Total Pageviews

Saturday, 12 October 2013

Maximizing Shareholders or Stakeholders Value?


Jakarta, 12 Oktober 2013 
Sebuah perdebatan usang. Tetapi sekolah bisnis yang baik akan melakukan hal ini di semester2 awal untuk memastikan bahwa calon2 eksekutif puncak korporasi yang sedang belajar disana membahas singkat hal yang mendasar ini.

Maximizing shareholders value secara umum berarti meningkatkan kekayaan para pemegang saham melalui kenaikan  nilai perusahaan. Akademis, ini berarti memaksimalkan nilai masa kini (present value) dari arus kas bebas (free cash flow) perusahaan sepanjang waktu.

Investor awam, yang tak mau dipusingkan dengan istilah maupun perhitungan keuangan dan akuntansi beserta proyeksi dan asumsinya, hanya ingin tahu bahwa perusahaan memaksimalkan laba sepanjang waktu sebagai acuan sederhana. Mereka berharap laba yang relatif tinggi dalam jangka panjang dapat meningkatkan kekayaan mereka melalui pembagian dividen dan/atau kenaikan harga saham mereka.

Banyak kritik tajam yang dilontarkan pada salah satu tujuan utama korporasi ini. Maximizing shareholders value dianggap sebagai prilaku korporasi yang tidak etis, sebab hanya  berkonsentrasi pada peningkatan kekayaan para pemegang saham, tetapi mengabaikan kepentingan pihak2 terkait alias pemangku2 kepentingan (stakeholders) lainnya seperti karyawan, pemasok dan pelanggan serta masyarakat dan lingkungan disekitarnya. Karena itu, alih-alih maximizing shareholders value, korporasi dihimbau agar maximizing stakeholders value.
Benturan Kepentingan?
Sekilas himbauan ini menemukan pembenarannya dan maximizing stakeholders value terkesan lebih etis dari maximizing shareholders value jika kita membayangkan terjadi benturan kepentingan antara shareholders dan stakeholders lainnya. Tetapi ini meragukan jika drenungkan lebih mendalam.
Sebuah perusahaan yang mengabaikan kepuasan  pelanggan sebagai salah satu stakeholdersnya dengan menjual produk dibawah standar untuk menekan biaya dan demi mengejar keuntungan maksimal akan kehilangan pelanggannya.

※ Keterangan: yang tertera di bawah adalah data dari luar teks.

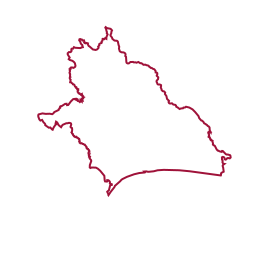 outline of Thepha, Songkhla, Thailand, rotated 137°
{"feature_id": "78962969B41607332504146", "entity_name": "Thepha", "entity_type": "district", "adm_level": 2, "iso_a3": "THA", "parent_name": "Thailand", "parent_adm1": "Songkhla", "projection": "equal_earth", "projection_center": [100.93, 6.797], "detail": "fine", "context": "isolated", "style": "outline", "palette": "rose", "viewbox_px": 256, "rotation_deg": 137, "n_neighbors": 0, "source": "geoboundaries", "source_scale": "gbopen_adm2", "svg_char_len": 5835}
<svg xmlns="http://www.w3.org/2000/svg" viewBox="0 0 256 256"><g transform="rotate(137 128 128)"><path d="M69.7,155.8L70.4,156.5L70.4,157.6L70.7,158.3L70.5,159.3L70.7,160.0L71.7,161.4L72.1,162.5L73.6,163.7L73.8,165.6L74.2,166.5L74.9,167.1L75.4,169.2L77.3,170.0L77.7,170.9L79.0,172.0L79.2,172.8L81.2,174.6L83.3,174.7L84.1,175.3L84.5,176.2L84.5,176.8L84.1,177.5L80.9,181.4L80.9,182.5L79.6,183.5L79.2,184.3L79.2,184.8L79.6,186.2L81.2,187.9L81.7,189.7L80.5,192.2L79.0,193.4L78.3,195.1L76.5,198.1L76.5,198.9L76.7,199.5L77.9,200.7L78.3,201.4L78.6,203.9L78.0,205.1L77.8,207.5L77.1,208.2L75.9,208.5L74.5,209.7L73.1,210.3L73.1,212.4L75.1,215.2L75.4,215.9L75.5,217.0L76.1,216.9L76.7,215.0L77.5,213.8L78.0,212.5L78.9,211.8L79.0,210.4L81.8,209.2L83.0,208.0L83.4,209.3L84.7,209.1L85.5,210.4L85.8,210.5L87.0,209.3L88.3,209.3L88.9,208.4L89.5,208.2L90.0,208.6L91.7,209.0L92.3,208.6L92.6,208.0L94.3,207.9L94.6,207.0L94.9,206.7L96.8,206.5L98.4,207.1L100.1,209.4L100.5,213.7L100.8,214.8L100.3,216.8L99.6,217.2L100.3,218.5L101.3,218.9L101.3,219.4L101.6,219.4L101.8,219.8L101.7,220.6L100.9,221.0L100.4,222.2L101.6,223.0L101.4,224.1L101.9,224.5L102.0,225.3L102.5,225.8L103.0,226.0L103.9,225.4L104.1,223.6L104.9,222.0L105.0,220.6L104.8,220.0L105.9,217.9L107.0,218.6L108.1,218.8L108.8,219.4L111.9,222.7L112.4,224.0L114.1,223.5L115.1,224.4L115.4,224.4L116.4,223.6L116.6,222.9L118.0,222.6L118.6,222.9L119.4,223.8L121.1,223.8L121.8,223.1L122.1,222.2L122.6,219.3L124.4,218.8L124.2,217.5L122.8,215.0L122.5,212.9L122.7,211.5L124.0,209.3L124.9,208.8L126.8,209.1L127.5,210.3L127.9,210.4L128.0,210.8L128.3,211.1L129.5,211.1L129.9,210.4L130.6,210.8L131.0,209.9L131.3,209.9L131.7,209.1L133.1,208.3L133.3,207.4L133.6,207.3L133.8,206.6L135.0,205.5L135.3,204.8L135.6,205.0L136.6,204.3L137.1,203.0L137.0,202.5L139.1,200.9L138.4,200.1L138.5,199.2L138.2,198.2L138.5,197.5L137.9,196.7L137.8,196.1L138.5,194.5L138.0,193.2L138.6,192.8L138.4,192.2L138.7,191.3L138.6,191.0L138.1,191.0L137.9,190.3L138.4,190.1L138.7,189.5L139.6,189.5L140.2,188.7L140.1,187.9L140.5,187.2L140.3,186.5L140.0,186.7L139.8,186.4L140.0,185.9L139.7,184.9L138.8,184.5L139.7,184.0L139.6,183.8L139.2,184.0L138.9,183.5L139.1,182.9L139.1,181.7L139.3,181.4L139.6,182.0L139.8,182.0L139.9,181.4L139.6,180.8L140.2,180.9L140.6,180.3L141.6,180.9L142.3,179.4L142.8,180.8L143.2,181.1L143.5,179.1L143.8,178.8L143.9,180.3L144.2,180.3L144.5,179.8L145.5,179.8L145.5,180.8L146.3,182.0L146.3,182.5L145.9,182.5L145.3,183.2L145.6,184.2L145.9,184.1L145.8,183.3L146.4,183.4L146.9,184.4L146.4,184.7L146.5,185.2L148.4,186.5L151.7,186.4L156.0,185.6L157.0,186.3L156.4,187.6L157.0,187.9L157.4,188.5L161.3,189.2L162.2,189.6L162.4,189.9L162.9,190.0L163.9,189.5L163.9,189.0L166.0,188.9L166.5,188.5L171.0,189.9L172.6,189.6L174.0,189.8L175.5,191.8L178.6,194.5L180.6,197.0L184.1,198.9L184.9,198.6L185.9,197.4L187.0,194.7L187.0,193.2L185.3,192.5L185.9,189.9L185.8,188.0L186.0,187.1L186.6,186.5L185.7,182.2L184.5,181.4L184.5,178.6L184.3,178.1L182.1,179.1L179.0,179.8L178.1,179.7L177.9,180.7L176.3,181.7L176.0,180.3L176.8,177.5L176.4,174.2L174.3,174.8L173.4,174.8L170.0,173.6L169.0,172.7L167.6,172.0L166.8,170.9L166.6,170.2L167.1,169.3L169.3,168.0L169.4,167.3L169.0,166.1L170.0,164.8L171.4,163.6L172.3,163.4L172.3,162.7L172.7,162.1L172.4,161.2L173.0,160.3L172.9,159.8L173.1,159.3L173.1,158.5L172.7,158.4L172.8,157.3L172.0,156.5L171.7,156.5L171.9,155.5L171.4,154.9L171.5,153.9L171.1,153.4L171.3,152.9L171.7,152.8L172.0,151.8L172.9,151.4L172.7,150.8L173.4,150.2L173.3,149.3L172.8,148.7L172.2,148.5L172.0,147.2L171.5,146.7L171.3,145.2L171.0,145.1L171.3,142.1L171.9,141.9L172.1,140.8L171.8,140.4L171.8,139.8L171.6,139.7L171.8,139.3L171.6,138.3L172.0,137.4L172.2,137.2L172.3,137.5L172.5,137.1L173.5,137.1L174.1,136.3L174.4,136.2L174.5,135.5L174.2,135.2L175.1,135.0L175.1,134.5L175.6,134.1L175.4,133.2L176.2,133.2L176.1,132.4L176.8,131.9L176.9,129.7L177.4,128.9L181.2,126.9L182.9,125.2L182.8,124.4L181.4,123.8L178.5,120.9L177.8,118.8L177.5,115.7L177.9,109.2L180.7,105.7L181.2,104.6L179.9,103.1L179.5,103.1L178.7,104.0L178.0,103.2L177.8,102.3L177.9,101.2L178.3,100.5L179.0,100.0L179.1,99.6L179.0,99.1L178.6,98.7L178.2,97.9L178.7,97.4L179.7,98.1L180.2,98.2L184.4,95.5L186.6,95.6L187.0,94.8L187.3,93.2L188.0,92.6L188.1,92.2L184.2,93.1L178.4,94.0L177.0,94.6L170.1,94.4L168.1,94.6L166.8,94.4L162.1,93.0L155.1,90.0L150.5,87.4L146.0,84.0L145.5,84.0L145.6,84.9L144.1,83.7L143.3,82.4L142.4,81.6L138.7,78.8L135.2,76.9L130.4,73.0L119.4,62.2L112.4,54.3L92.5,30.0L92.2,30.1L90.8,31.4L89.9,31.4L87.8,30.8L85.5,34.0L84.6,35.8L83.6,36.2L82.0,36.0L82.7,37.0L82.3,38.5L81.2,39.4L80.7,40.9L79.3,42.5L78.3,42.2L77.8,41.3L77.8,40.5L78.6,39.2L78.3,38.4L77.7,38.1L75.9,38.2L75.3,37.8L74.3,36.4L73.1,36.4L72.1,37.7L71.9,38.5L73.0,40.4L74.0,41.4L74.3,42.1L74.4,46.6L74.9,47.1L75.8,46.7L76.3,47.4L77.0,48.6L77.5,50.1L77.8,50.3L77.8,51.8L76.7,55.6L76.8,56.4L77.2,57.0L77.2,58.0L76.3,58.8L75.6,60.3L74.9,60.9L75.7,62.4L75.7,62.7L75.1,62.9L75.4,64.0L74.8,64.8L75.1,66.5L74.8,66.5L74.7,65.8L74.6,65.7L74.0,67.3L73.4,67.5L72.8,68.5L73.0,69.0L72.3,70.1L71.3,70.0L70.8,69.4L70.7,68.7L70.4,69.2L70.2,69.0L69.9,70.4L68.0,72.8L67.9,74.1L68.3,75.2L68.2,76.5L68.5,77.2L68.5,77.9L69.1,79.5L68.7,80.9L68.7,81.6L68.9,83.1L69.3,83.6L69.3,84.0L69.2,86.6L68.3,88.7L68.0,93.8L68.1,97.6L69.2,101.1L71.1,104.0L72.3,104.1L73.5,105.1L74.3,104.9L76.0,106.2L77.3,106.7L77.7,109.3L78.2,110.7L77.6,111.6L77.6,112.6L78.9,114.3L79.0,116.1L80.6,117.2L81.0,118.1L80.6,119.4L79.5,119.8L79.6,122.7L78.1,125.2L77.8,127.7L76.6,128.6L76.7,130.3L77.5,131.3L77.5,132.9L77.0,133.6L76.3,135.5L75.3,136.0L74.6,136.8L75.1,138.2L76.0,138.9L76.4,139.5L76.4,140.3L75.8,141.4L75.7,142.1L75.2,142.8L74.6,143.1L72.8,143.2L71.5,144.2L71.3,144.5L71.3,145.2L71.4,146.5L71.1,146.9L70.2,147.1L69.2,148.1L69.2,148.8L69.9,149.8L68.9,151.0L68.7,153.0L69.5,154.5L69.7,155.8Z" fill="none" stroke="#9f1239" stroke-width="2"/></g></svg>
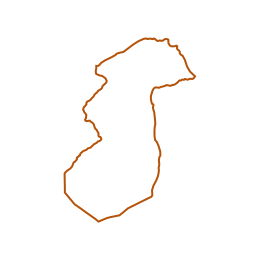 SVG path tracing the border of Paraguay, rotated 231°
{"feature_id": "PRY", "entity_name": "Paraguay", "entity_type": "country or territory", "adm_level": 0, "iso_a3": "PRY", "parent_name": "South America", "parent_adm1": "", "projection": "equal_earth", "projection_center": [-57.583, -23.42], "detail": "fine", "context": "isolated", "style": "outline", "palette": "amber", "viewbox_px": 256, "rotation_deg": 231, "n_neighbors": 0, "source": "natural_earth", "source_scale": "50m", "svg_char_len": 3150}
<svg xmlns="http://www.w3.org/2000/svg" viewBox="0 0 256 256"><g transform="rotate(231 128 128)"><path d="M132.8,57.6L133.1,59.2L133.3,60.5L133.9,61.3L134.4,62.5L135.0,63.2L135.4,64.2L135.2,65.5L135.5,67.1L135.7,68.5L136.0,68.8L136.8,69.2L137.2,70.4L136.9,71.1L137.0,71.8L137.3,72.5L137.0,73.2L137.2,73.7L137.7,74.2L138.2,75.9L138.2,78.9L137.7,80.5L137.3,81.8L137.2,82.6L137.5,83.7L136.9,85.1L136.3,86.8L136.5,87.9L136.6,89.0L136.6,90.2L136.8,91.3L136.6,92.4L136.4,93.4L136.2,94.6L136.5,95.9L136.0,97.1L135.8,98.0L135.7,98.9L136.1,100.2L137.4,100.8L138.4,100.9L139.3,100.2L140.0,100.0L141.3,100.7L142.4,101.8L143.9,102.0L145.3,102.2L146.3,102.5L147.8,102.1L149.4,102.5L151.2,103.2L152.7,103.8L154.2,103.6L155.3,103.5L156.5,102.9L157.7,103.0L158.5,101.8L159.0,100.8L159.4,100.1L160.7,99.5L161.5,99.9L162.2,101.7L163.5,102.8L164.0,103.6L164.9,104.0L166.9,104.0L168.1,104.0L169.5,104.6L170.4,104.6L171.2,105.6L172.0,106.8L172.1,109.0L172.7,110.8L173.7,111.4L174.1,112.5L174.0,114.0L173.5,115.5L173.6,117.2L174.0,118.7L174.0,120.2L174.4,121.7L175.0,123.0L175.2,125.1L175.1,126.6L175.5,127.4L175.7,128.7L175.4,129.7L175.3,131.0L175.3,132.2L175.6,133.3L176.6,134.5L176.8,136.8L176.8,138.4L177.3,140.3L178.0,141.1L179.3,141.4L180.8,141.7L182.6,141.3L184.3,140.8L185.2,140.3L186.9,138.9L188.5,138.1L189.3,137.6L190.1,137.3L191.6,138.1L193.0,139.2L194.1,140.7L196.2,142.4L195.8,142.8L195.0,144.1L195.0,145.7L195.5,148.0L195.0,152.8L193.3,160.1L192.6,164.4L192.9,165.6L192.3,167.7L190.0,172.3L189.9,175.4L189.6,184.6L188.8,191.1L187.5,195.9L186.3,198.4L185.3,198.8L184.6,199.5L184.1,200.7L183.3,201.7L182.1,202.6L181.4,203.4L181.3,204.4L180.2,205.0L178.0,205.3L176.7,206.1L176.3,207.3L175.5,208.3L174.4,209.1L173.9,210.3L174.0,212.0L173.3,213.5L172.0,214.7L170.8,214.8L169.7,213.6L168.3,212.8L166.4,212.5L164.9,212.7L163.6,213.7L162.5,215.2L161.5,217.4L160.5,217.7L159.3,216.3L157.8,215.9L156.0,216.4L154.6,216.2L153.6,215.3L151.9,215.2L149.7,215.9L145.3,215.1L138.6,212.6L132.9,211.7L125.9,212.6L125.3,210.1L125.7,208.7L126.8,207.7L127.5,206.5L127.8,205.2L128.6,204.2L129.8,203.5L130.4,202.8L130.2,202.1L130.5,201.5L131.2,201.0L131.6,200.1L131.7,199.0L132.0,198.4L132.5,198.0L132.5,197.2L132.2,194.7L132.3,192.6L132.6,191.1L133.0,190.1L133.4,189.9L133.6,189.3L133.7,188.3L134.2,187.4L136.4,185.6L137.3,184.6L137.3,183.7L137.7,182.5L139.0,179.8L139.4,178.6L139.5,178.0L139.9,177.3L141.5,175.8L142.4,174.5L142.5,173.2L142.1,171.7L141.2,170.0L138.4,165.9L136.1,164.0L133.3,162.5L131.4,161.9L130.5,162.5L129.6,162.1L128.7,160.7L127.1,159.6L123.8,158.3L116.3,153.5L113.3,151.2L112.3,149.7L109.5,147.1L104.9,143.4L101.4,141.5L98.9,141.6L95.0,140.5L89.5,138.3L86.4,136.0L85.5,133.9L83.5,131.7L80.3,129.6L78.7,128.1L78.5,127.5L77.6,126.6L75.8,125.5L73.9,123.6L71.7,120.9L69.4,116.8L67.0,111.2L64.4,107.4L61.6,105.5L60.2,104.2L60.2,103.5L59.8,102.9L60.1,101.9L61.1,97.6L62.5,91.4L63.9,85.0L65.6,77.4L65.5,72.0L65.5,66.4L68.0,61.7L69.7,58.4L71.2,55.2L72.8,49.8L73.8,46.2L77.8,45.4L84.6,43.5L88.0,42.5L95.1,40.6L102.4,38.5L110.1,38.4L117.5,38.3L123.2,42.8L127.6,46.2L132.4,50.0L132.8,50.8L133.1,54.0L132.8,57.6Z" fill="none" stroke="#b45309" stroke-width="2"/></g></svg>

Dengan pelanggan yang beralih ke produk dari perusahaan lain, cepat atau lambat perusahaan tersebut akan merugi dan bangkrut. Dengan cara ini, turut merugikan pemegang saham (sharehoders) dan juga pemangku2 jabatan (stakehoders) lainnya seperti karyawan dan pemasok. Karena sebuah perusahaan yang bangkrut bukan saja membuat para pemegang sahamnya merugi tetapi juga membuat karyawannya kehilangan pekerjaan dan pemasoknya kehilangan salah satu pelanggannya.
Sebuah perusahaan yang membebani pelanggannya dengan harga yang terlalu tinggi untuk produk dan/atau jasanya demi memaksimalkan laba akan tersingkir dari kompetisi. Sebaliknya, membebankan harga yang terlalu rendah demi memuaskan pelanggan akan membuat sebuah perusahaan sulit memperoleh laba dan akan mengalami kesulitan membayar dividen untuk para pemegang saham, gaji karyawan serta kewajibannya pada kreditur dan pemasok.
Demikian juga dengan kepuasan karyawan sebagai salah satu stakehodersnya. Perusahaan yang demi tujuan memaksimalkan laba membayar karyawannya dibawah standar dan/atau produktivitasnya akan ditinggalkan karyawannya dan sulit mencari tenaga kerja yang berkualitas. Akibatnya perusahaan tersebut sulit dikelola dan berkompetisi. Sebaliknya, perusahaan yang terlalu memanjakan karyawannya -dengan gaji dan/atau imbalan yang yang jauh diatas kemampuan dan produktivitas kerja karyawan tersebut- akan sulit berkompetisi dan tersingkir dari bisnis.
Kesimpulan
Argumentasi yang serupa juga dapat diterapkan untuk pemasok dan lingkungan disekitar perusahaan. Oleh karena itu, perusahaan yang memaksimalkan nilai pemegang2 sahamnya (maximizing shareholders value) sudah dan harus selalu mempertimbangkan dan menyeimbangkan kepentingan antara shareholders dan stakeholders. Absennya benturan kepentingan disini membuat himbauan korporasi untuk maximizing stakehoders value alih-alih maximizing shareholders value terkesan ber-lebih2an dan tidak perlu.